↓↓↓
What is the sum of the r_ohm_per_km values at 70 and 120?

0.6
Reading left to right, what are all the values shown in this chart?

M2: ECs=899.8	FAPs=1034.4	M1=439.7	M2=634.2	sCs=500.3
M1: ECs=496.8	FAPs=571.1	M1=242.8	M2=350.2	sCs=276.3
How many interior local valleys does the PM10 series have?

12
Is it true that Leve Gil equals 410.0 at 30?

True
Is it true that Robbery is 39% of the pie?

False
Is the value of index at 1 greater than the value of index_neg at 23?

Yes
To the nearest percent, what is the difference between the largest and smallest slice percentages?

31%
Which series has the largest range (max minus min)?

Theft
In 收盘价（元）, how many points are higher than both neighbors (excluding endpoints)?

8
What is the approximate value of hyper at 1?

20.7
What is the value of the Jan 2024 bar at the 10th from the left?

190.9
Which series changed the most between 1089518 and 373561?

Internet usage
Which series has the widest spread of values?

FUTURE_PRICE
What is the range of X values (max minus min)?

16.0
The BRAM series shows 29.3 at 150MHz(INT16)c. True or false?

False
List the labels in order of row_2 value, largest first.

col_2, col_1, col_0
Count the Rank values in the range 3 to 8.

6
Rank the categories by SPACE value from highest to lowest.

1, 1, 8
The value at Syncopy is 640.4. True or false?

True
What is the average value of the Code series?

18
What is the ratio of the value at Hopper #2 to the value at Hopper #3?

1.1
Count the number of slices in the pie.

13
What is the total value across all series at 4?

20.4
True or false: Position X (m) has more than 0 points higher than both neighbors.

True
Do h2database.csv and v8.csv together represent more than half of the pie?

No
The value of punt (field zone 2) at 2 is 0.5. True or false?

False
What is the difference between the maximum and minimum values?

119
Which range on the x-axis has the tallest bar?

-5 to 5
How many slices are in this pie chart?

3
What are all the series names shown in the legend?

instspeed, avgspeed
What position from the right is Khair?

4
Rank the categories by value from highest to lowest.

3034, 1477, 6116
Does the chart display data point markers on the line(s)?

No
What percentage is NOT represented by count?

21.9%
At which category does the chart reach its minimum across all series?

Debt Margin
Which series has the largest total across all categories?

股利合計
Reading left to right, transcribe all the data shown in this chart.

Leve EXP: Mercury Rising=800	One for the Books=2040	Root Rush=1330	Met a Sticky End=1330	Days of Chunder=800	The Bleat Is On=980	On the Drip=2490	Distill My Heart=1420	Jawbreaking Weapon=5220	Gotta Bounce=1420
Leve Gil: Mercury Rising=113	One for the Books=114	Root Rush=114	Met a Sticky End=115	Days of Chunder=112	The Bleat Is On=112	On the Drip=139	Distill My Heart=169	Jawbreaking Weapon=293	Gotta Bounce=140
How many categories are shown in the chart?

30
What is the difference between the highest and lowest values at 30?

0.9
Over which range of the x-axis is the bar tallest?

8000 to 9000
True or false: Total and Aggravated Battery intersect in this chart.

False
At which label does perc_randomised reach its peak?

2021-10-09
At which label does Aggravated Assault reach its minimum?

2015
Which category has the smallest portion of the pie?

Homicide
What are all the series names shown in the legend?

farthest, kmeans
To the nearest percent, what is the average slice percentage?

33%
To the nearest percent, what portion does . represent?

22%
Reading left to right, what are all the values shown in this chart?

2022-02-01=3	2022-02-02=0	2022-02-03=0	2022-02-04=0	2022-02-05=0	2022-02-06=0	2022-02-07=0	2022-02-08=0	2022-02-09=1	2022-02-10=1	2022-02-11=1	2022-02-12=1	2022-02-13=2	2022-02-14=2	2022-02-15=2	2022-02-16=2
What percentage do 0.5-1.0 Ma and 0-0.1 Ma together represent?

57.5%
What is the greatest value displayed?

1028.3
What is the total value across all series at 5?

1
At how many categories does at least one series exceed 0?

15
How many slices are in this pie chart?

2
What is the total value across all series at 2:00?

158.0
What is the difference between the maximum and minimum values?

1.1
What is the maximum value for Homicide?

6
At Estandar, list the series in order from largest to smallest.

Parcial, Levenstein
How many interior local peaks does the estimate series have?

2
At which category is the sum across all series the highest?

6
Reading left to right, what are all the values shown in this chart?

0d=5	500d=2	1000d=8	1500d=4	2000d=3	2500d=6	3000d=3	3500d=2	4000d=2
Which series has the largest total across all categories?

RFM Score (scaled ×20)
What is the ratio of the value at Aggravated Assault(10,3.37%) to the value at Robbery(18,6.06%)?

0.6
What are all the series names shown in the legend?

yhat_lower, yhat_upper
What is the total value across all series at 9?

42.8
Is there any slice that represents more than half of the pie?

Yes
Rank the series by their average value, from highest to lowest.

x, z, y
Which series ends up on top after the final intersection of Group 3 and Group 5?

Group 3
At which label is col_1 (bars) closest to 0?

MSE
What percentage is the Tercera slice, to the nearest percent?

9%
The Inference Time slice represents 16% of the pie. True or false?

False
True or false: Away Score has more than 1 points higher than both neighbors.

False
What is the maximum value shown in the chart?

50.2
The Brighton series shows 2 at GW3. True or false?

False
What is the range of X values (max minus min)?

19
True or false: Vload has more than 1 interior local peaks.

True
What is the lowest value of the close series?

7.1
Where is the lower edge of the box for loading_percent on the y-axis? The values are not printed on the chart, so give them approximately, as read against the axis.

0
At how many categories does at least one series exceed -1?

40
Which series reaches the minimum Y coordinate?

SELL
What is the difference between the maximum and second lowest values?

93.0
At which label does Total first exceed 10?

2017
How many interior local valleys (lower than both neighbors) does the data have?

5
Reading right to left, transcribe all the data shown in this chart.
↑↑↑
◆ What is expected ◆
Rewrite all of the data above, replacing each "slices" with "wedges" and keeping everything else the same.

◆ Output below ◆
What is the sum of the r_ohm_per_km values at 70 and 120?

0.6
Reading left to right, what are all the values shown in this chart?

M2: ECs=899.8	FAPs=1034.4	M1=439.7	M2=634.2	sCs=500.3
M1: ECs=496.8	FAPs=571.1	M1=242.8	M2=350.2	sCs=276.3
How many interior local valleys does the PM10 series have?

12
Is it true that Leve Gil equals 410.0 at 30?

True
Is it true that Robbery is 39% of the pie?

False
Is the value of index at 1 greater than the value of index_neg at 23?

Yes
To the nearest percent, what is the difference between the largest and smallest slice percentages?

31%
Which series has the largest range (max minus min)?

Theft
In 收盘价（元）, how many points are higher than both neighbors (excluding endpoints)?

8
What is the approximate value of hyper at 1?

20.7
What is the value of the Jan 2024 bar at the 10th from the left?

190.9
Which series changed the most between 1089518 and 373561?

Internet usage
Which series has the widest spread of values?

FUTURE_PRICE
What is the range of X values (max minus min)?

16.0
The BRAM series shows 29.3 at 150MHz(INT16)c. True or false?

False
List the labels in order of row_2 value, largest first.

col_2, col_1, col_0
Count the Rank values in the range 3 to 8.

6
Rank the categories by SPACE value from highest to lowest.

1, 1, 8
The value at Syncopy is 640.4. True or false?

True
What is the average value of the Code series?

18
What is the ratio of the value at Hopper #2 to the value at Hopper #3?

1.1
Count the number of wedges in the pie.

13
What is the total value across all series at 4?

20.4
True or false: Position X (m) has more than 0 points higher than both neighbors.

True
Do h2database.csv and v8.csv together represent more than half of the pie?

No
The value of punt (field zone 2) at 2 is 0.5. True or false?

False
What is the difference between the maximum and minimum values?

119
Which range on the x-axis has the tallest bar?

-5 to 5
How many wedges are in this pie chart?

3
What are all the series names shown in the legend?

instspeed, avgspeed
What position from the right is Khair?

4
Rank the categories by value from highest to lowest.

3034, 1477, 6116
Does the chart display data point markers on the line(s)?

No
What percentage is NOT represented by count?

21.9%
At which category does the chart reach its minimum across all series?

Debt Margin
Which series has the largest total across all categories?

股利合計
Reading left to right, transcribe all the data shown in this chart.

Leve EXP: Mercury Rising=800	One for the Books=2040	Root Rush=1330	Met a Sticky End=1330	Days of Chunder=800	The Bleat Is On=980	On the Drip=2490	Distill My Heart=1420	Jawbreaking Weapon=5220	Gotta Bounce=1420
Leve Gil: Mercury Rising=113	One for the Books=114	Root Rush=114	Met a Sticky End=115	Days of Chunder=112	The Bleat Is On=112	On the Drip=139	Distill My Heart=169	Jawbreaking Weapon=293	Gotta Bounce=140
How many categories are shown in the chart?

30
What is the difference between the highest and lowest values at 30?

0.9
Over which range of the x-axis is the bar tallest?

8000 to 9000
True or false: Total and Aggravated Battery intersect in this chart.

False
At which label does perc_randomised reach its peak?

2021-10-09
At which label does Aggravated Assault reach its minimum?

2015
Which category has the smallest portion of the pie?

Homicide
What are all the series names shown in the legend?

farthest, kmeans
To the nearest percent, what is the average slice percentage?

33%
To the nearest percent, what portion does . represent?

22%
Reading left to right, what are all the values shown in this chart?

2022-02-01=3	2022-02-02=0	2022-02-03=0	2022-02-04=0	2022-02-05=0	2022-02-06=0	2022-02-07=0	2022-02-08=0	2022-02-09=1	2022-02-10=1	2022-02-11=1	2022-02-12=1	2022-02-13=2	2022-02-14=2	2022-02-15=2	2022-02-16=2
What percentage do 0.5-1.0 Ma and 0-0.1 Ma together represent?

57.5%
What is the greatest value displayed?

1028.3
What is the total value across all series at 5?

1
At how many categories does at least one series exceed 0?

15
How many wedges are in this pie chart?

2
What is the total value across all series at 2:00?

158.0
What is the difference between the maximum and minimum values?

1.1
What is the maximum value for Homicide?

6
At Estandar, list the series in order from largest to smallest.

Parcial, Levenstein
How many interior local peaks does the estimate series have?

2
At which category is the sum across all series the highest?

6
Reading left to right, what are all the values shown in this chart?

0d=5	500d=2	1000d=8	1500d=4	2000d=3	2500d=6	3000d=3	3500d=2	4000d=2
Which series has the largest total across all categories?

RFM Score (scaled ×20)
What is the ratio of the value at Aggravated Assault(10,3.37%) to the value at Robbery(18,6.06%)?

0.6
What are all the series names shown in the legend?

yhat_lower, yhat_upper
What is the total value across all series at 9?

42.8
Is there any slice that represents more than half of the pie?

Yes
Rank the series by their average value, from highest to lowest.

x, z, y
Which series ends up on top after the final intersection of Group 3 and Group 5?

Group 3
At which label is col_1 (bars) closest to 0?

MSE
What percentage is the Tercera slice, to the nearest percent?

9%
The Inference Time slice represents 16% of the pie. True or false?

False
True or false: Away Score has more than 1 points higher than both neighbors.

False
What is the maximum value shown in the chart?

50.2
The Brighton series shows 2 at GW3. True or false?

False
What is the range of X values (max minus min)?

19
True or false: Vload has more than 1 interior local peaks.

True
What is the lowest value of the close series?

7.1
Where is the lower edge of the box for loading_percent on the y-axis? The values are not printed on the chart, so give them approximately, as read against the axis.

0
At how many categories does at least one series exceed -1?

40
Which series reaches the minimum Y coordinate?

SELL
What is the difference between the maximum and second lowest values?

93.0
At which label does Total first exceed 10?

2017
How many interior local valleys (lower than both neighbors) does the data have?

5
Reading right to left, transcribe all the data shown in this chart.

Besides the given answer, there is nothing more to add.